Eindhoven is a unique place worldwide where plasma and flow physics are combined in a tightly integrated research domain, covering an exhaustive range of phenomena. Flow - the fundamental transport of matter - and plasma - the 4th state of matter - are omnipresent in the universe and are key components of high-tech systems. What unifies them are their deep common roots in the mathematical physics language. What sets them apart from the rest of the physics landscape is the broad range of time and spatial scales, from the nano-world to astrophysical dimensions. These scales are intricately coupled resulting in a rich set of non-linear phenomena that as of today remain only partially understood.

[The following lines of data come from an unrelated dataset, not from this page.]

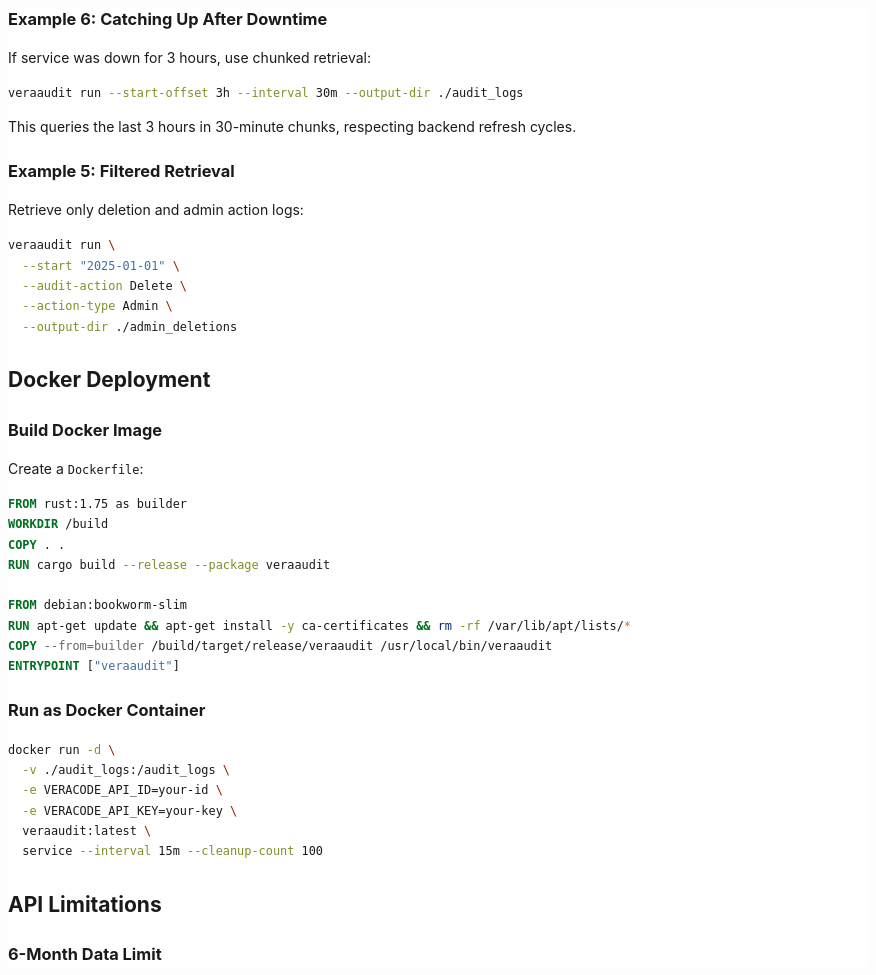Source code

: ### Example 6: Catching Up After Downtime

If service was down for 3 hours, use chunked retrieval:

```bash
veraaudit run --start-offset 3h --interval 30m --output-dir ./audit_logs
```

This queries the last 3 hours in 30-minute chunks, respecting backend refresh cycles.

### Example 5: Filtered Retrieval

Retrieve only deletion and admin action logs:

```bash
veraaudit run \
  --start "2025-01-01" \
  --audit-action Delete \
  --action-type Admin \
  --output-dir ./admin_deletions
```

## Docker Deployment

### Build Docker Image

Create a `Dockerfile`:

```dockerfile
FROM rust:1.75 as builder
WORKDIR /build
COPY . .
RUN cargo build --release --package veraaudit

FROM debian:bookworm-slim
RUN apt-get update && apt-get install -y ca-certificates && rm -rf /var/lib/apt/lists/*
COPY --from=builder /build/target/release/veraaudit /usr/local/bin/veraaudit
ENTRYPOINT ["veraaudit"]
```

### Run as Docker Container

```bash
docker run -d \
  -v ./audit_logs:/audit_logs \
  -e VERACODE_API_ID=your-id \
  -e VERACODE_API_KEY=your-key \
  veraaudit:latest \
  service --interval 15m --cleanup-count 100
```

## API Limitations

### 6-Month Data Limit
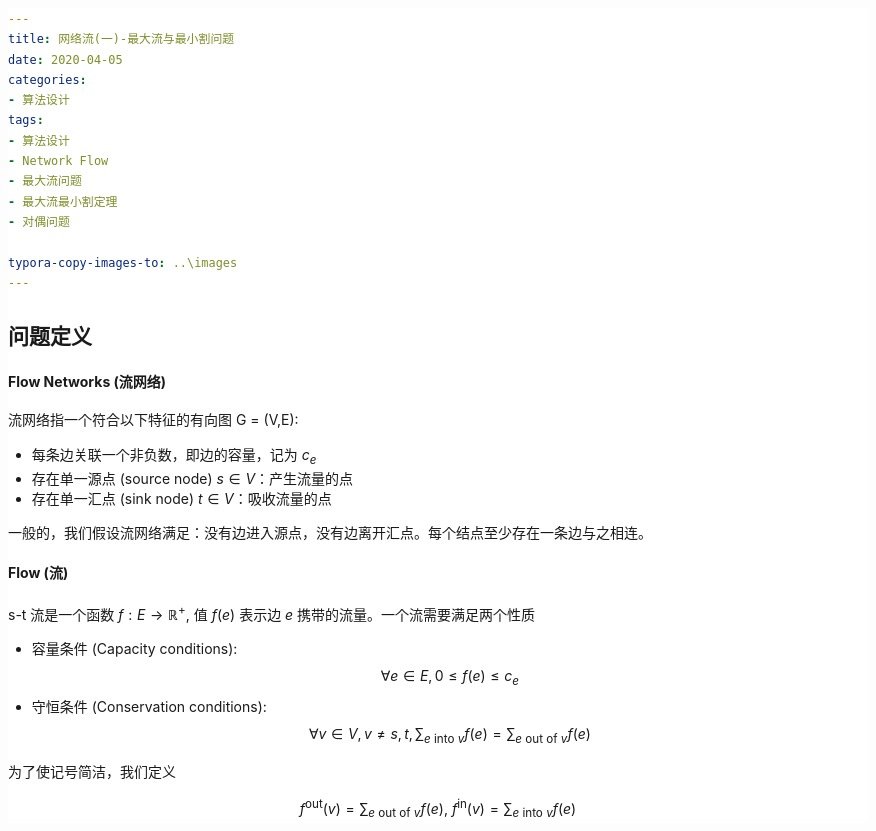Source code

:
 ```yaml
---
title: 网络流(一)-最大流与最小割问题
date: 2020-04-05
categories:
- 算法设计
tags:
- 算法设计
- Network Flow
- 最大流问题
- 最大流最小割定理
- 对偶问题

typora-copy-images-to: ..\images
---
```


<head>
    <script src="https://cdn.mathjax.org/mathjax/latest/MathJax.js?config=TeX-AMS-MML_HTMLorMML" type="text/javascript"></script>
    <script type="text/x-mathjax-config">
        MathJax.Hub.Config({
            tex2jax: {
            skipTags: ['script', 'noscript', 'style', 'textarea', 'pre'],
            inlineMath: [['$','$']]
            }
        });
    </script>
</head>


## 问题定义

#### Flow Networks (流网络)

流网络指一个符合以下特征的有向图 G = (V,E):   

+ 每条边关联一个非负数，即边的容量，记为 $c_e$ 
+ 存在单一源点 (source node) $s\in V$：产生流量的点
+ 存在单一汇点 (sink node) $t\in V$：吸收流量的点

一般的，我们假设流网络满足：没有边进入源点，没有边离开汇点。每个结点至少存在一条边与之相连。

#### Flow (流)

s-t 流是一个函数 $f: E\rightarrow \mathbb{R}^+$, 值 $f(e)$ 表示边 $e$ 携带的流量。一个流需要满足两个性质  

+ 容量条件 (Capacity conditions): $$\forall e\in E, 0\le f(e)\le c_e$$
+ 守恒条件 (Conservation conditions): $$\forall v\in V, v\neq s,t, \sum_{e\text{ into }v}f(e) = \sum_{e\text{ out of }v}f(e)$$

为了使记号简洁，我们定义 

$$
f^{\text{out}}(v) = \sum_{e\text{ out of }v}f(e),\  f^{\text{in}}(v) = \sum_{e\text{ into }v}f(e)
$$
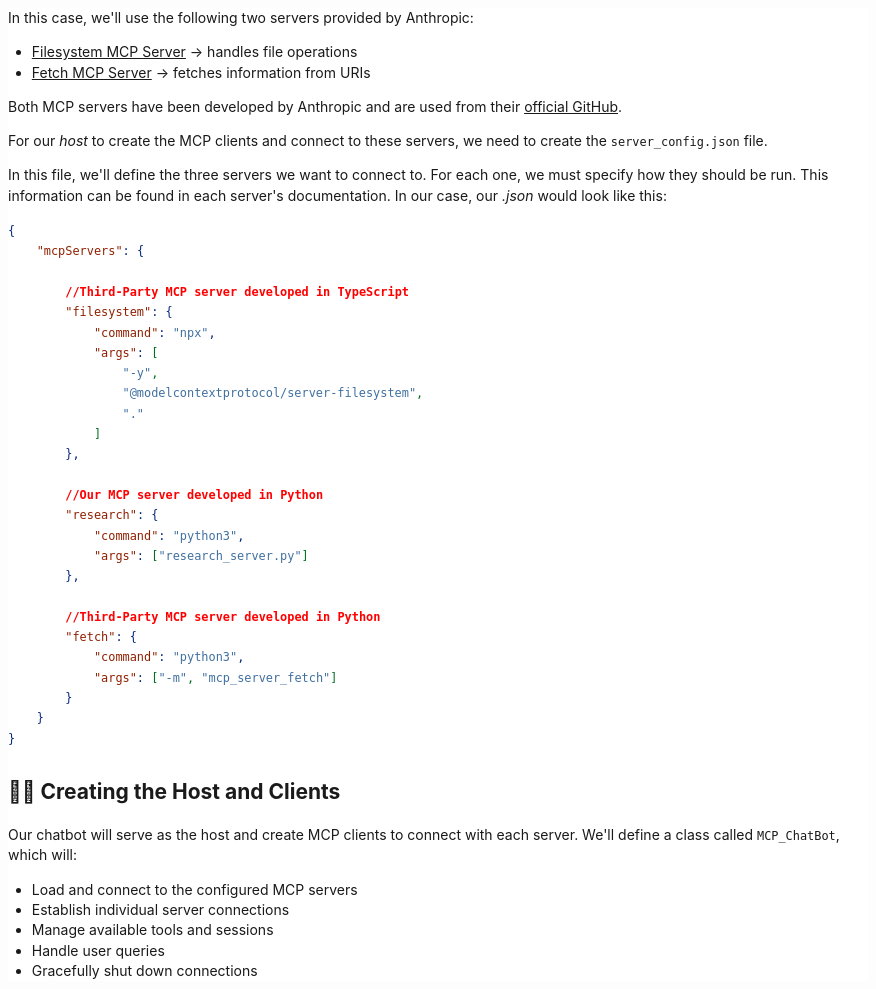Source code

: In this case, we'll use the following two servers provided by Anthropic:

* [Filesystem MCP Server](https://github.com/modelcontextprotocol/servers/tree/main/src/filesystem) -> handles file operations
* [Fetch MCP Server](https://github.com/modelcontextprotocol/servers/tree/main/src/fetch) -> fetches information from URIs

Both MCP servers have been developed by Anthropic and are used from their [official GitHub](https://github.com/modelcontextprotocol/servers?tab=readme-ov-file).

For our _host_ to create the MCP clients and connect to these servers, we need to create the `server_config.json` file.

In this file, we'll define the three servers we want to connect to. For each one, we must specify how they should be run. This information can be found in each server's documentation. In our case, our _.json_ would look like this:

```json
{
    "mcpServers": {
        
        //Third-Party MCP server developed in TypeScript
        "filesystem": {
            "command": "npx",
            "args": [
                "-y",
                "@modelcontextprotocol/server-filesystem",
                "."
            ]
        },
        
        //Our MCP server developed in Python
        "research": {
            "command": "python3",
            "args": ["research_server.py"]
        },
        
        //Third-Party MCP server developed in Python
        "fetch": {
            "command": "python3",
            "args": ["-m", "mcp_server_fetch"]
        }
    }
}
```

## 👨‍💻 Creating the Host and Clients

Our chatbot will serve as the host and create MCP clients to connect with each server. We'll define a class called `MCP_ChatBot`, which will:

* Load and connect to the configured MCP servers
* Establish individual server connections
* Manage available tools and sessions
* Handle user queries
* Gracefully shut down connections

This domain contributes to the Optical Systems and Integrated Technologies, Imaging Technologies, Semiconductor Technologies and Energy Materials priorities of the NTS.
Understanding the Dynamics of Fluids and Plasmas
We explore how gases, liquids, and plasmas behave, from the tiniest particles to large-scale flows. These systems are at the heart of many technologies and natural processes, and understanding them is key to solving challenges in energy, climate, healthcare, and high-tech manufacturing.
Our research focuses on:
- Exploring Complex Flows and Plasmas
We study how fluids and plasmas move and interact, especially in extreme or fast-changing conditions. This includes everything from turbulence in the atmosphere to the behavior of plasma in fusion reactors. Our goal is to understand these systems deeply so we can predict and control them more effectively.
- Advanced Tools and Techniques
To investigate these phenomena, we use a mix of experiments, simulations, and theory. Our labs feature unique setups, like high-temperature plasma generators and precision fluid systems. We also use powerful computer models and AI to simulate and analyze complex behaviors, helping us design better technologies and processes.
- Real-World Applications
Our insights support innovations in areas like clean energy (including hydrogen and nuclear fusion), semiconductor manufacturing, medical diagnostics, and even agriculture. We also develop new materials and methods to protect surfaces in extreme environments and improve the performance of devices at the nanoscale.
By combining deep scientific understanding with cutting-edge technology, we aim to make fluid and plasma systems smarter, more efficient, and more sustainable, benefiting industries and society at large.